## Begin Provided passage
Intelligent Anti-Russia Propaganda

by William Skink

Intelligent Discontent–a Montana blog that focuses on state issues–proves again it should remain focused on state issues.

In a guest post titled Making Russia Great Again guest author Wade Sikorski regurgitates slanted, inaccurate portrayals of geopolitical maneuvers intended to exaggerate Russian behavior while minimizing American involvement:

After the Ukrainian people had overthrown a very corrupt government that Putin controlled, Putin invaded the Ukraine to take back his influence. Alarmed at Putin’s expansionism, the Obama administration imposed severe sanctions on Russia for interfering in the Ukraine, stopping a half trillion dollar deal Exxon was negotiating with Russia, which was perhaps the largest in human history, to develop Russia’s oilfields above the Arctic circle.

After the collapse of the Soviet Union, the Russian economy collapsed with it, never fully recovering, and the only thing it had going for it was money from oil and gas. Russia’s economy is so dependent on oil now, John McCain has described it as a filling station masquerading as a country. So Putin needed the Exxon deal to make Russia great again, and he might do anything to get it, including buying a U.S. president.

What Wade isn’t telling the intelligent media consumers of Intelligent Discontent is that the coup in Ukraine was orchestrated by foreign actors, which was exposed in the infamous Victoria Nuland phone conversation.

Wade is doing that Nazi propaganda trick where enough repetitions of bullshit eventually makes that bullshit stick. Corporate media does it all the time.

I know, we’re only supposed to be talking about the Nazi Trump regime, not Nazi-supporting liberals like Obama and Hillary Clinton, but when I say Obama and Hillary supported Nazis, I’m not being hyperbolic. The coup in Ukraine literally unleashed Nazis ensuring Ukraine will remain in a state of bloody, chaotic civil war.

American foreign policy:  if we can’t have it, we’ll break it.

Another glaring omission is Wade’s reference to the collapse of the Soviet Union without acknowledging how the western world watched and cheered its collapse. For something that doesn’t stink of Wade’s jingoistic treatment of the demise of the Soviet Union, I suggest consulting Stephen Cohen. Here is an example of a more inclusive reading of that time period:

For most western commentators the Soviet breakup was an unambiguously positive turning point in Russian and world history. As it quickly became the defining moment in a new American triumphalist narrative, the hope that Mikhail Gorbachev’s pro-Soviet democratic and market reforms of 1985-91 would succeed was forgotten. Soviet history was now presented as “Russia’s seven decades as a rigid and ruthless police state”. American academics reacted similarly, most reverting to pre-Gorbachev axioms that the system had always been unreformable and doomed. The opposing view that there had been other possibilities in Soviet history, “roads not taken”, was dismissed as a “dubious”, if not disloyal, notion. Gorbachev’s reforms, despite having so remarkably dismantled the Communist party dictatorship, had been “a chimera”, and the Soviet Union therefore died from a “lack of alternatives”.
## End Provided passage
◆ Instruction ◆
In the anti-Russia propaganda post, the quoted guest author says Putin needed the Exxon deal. What reason does the quoted passage give for that need?
## Begin Dataset content
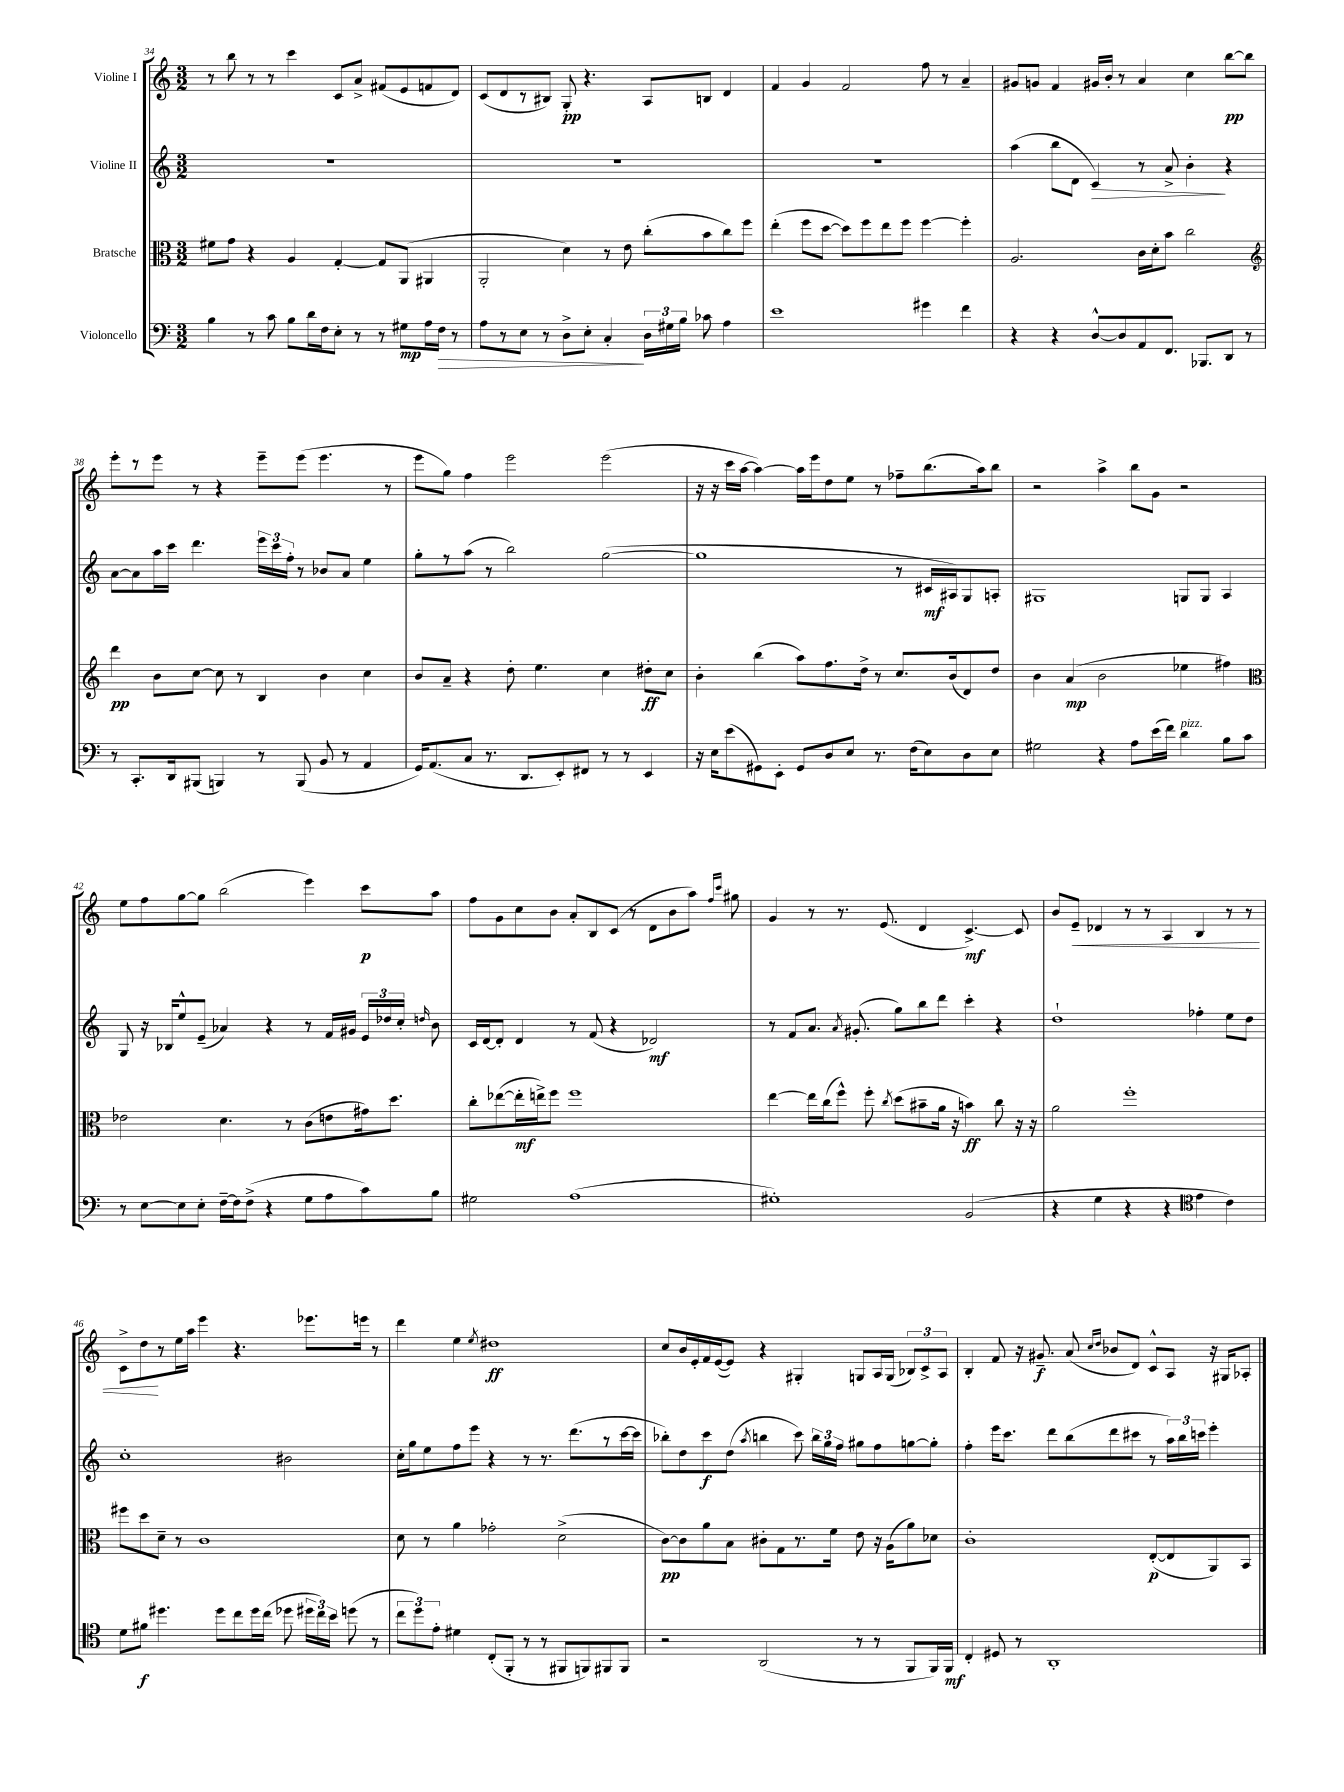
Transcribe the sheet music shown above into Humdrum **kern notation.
## End Dataset content
◆ Result of the exercise ◆
The quoted passage says the Russian economy collapsed with the Soviet Union and never fully recovered, leaving oil and gas money as the only thing it had going for it. Because Russia depends so heavily on oil, Putin needed the deal to develop Russia's Arctic oilfields.